Objective: Convert every item below into a two-column CSV with the columns item_text and answer. Give one row per item, enclose each field in double quotes, and replace any line breaks with spaces.
=== Input ===
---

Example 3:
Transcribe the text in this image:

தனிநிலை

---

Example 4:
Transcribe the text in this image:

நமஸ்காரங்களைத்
===
Complete output:
item_text,answer
"--- Example 3: Transcribe the text in this image:","தனிநிலை"
"--- Example 4: Transcribe the text in this image:","நமஸ்காரங்களைத்"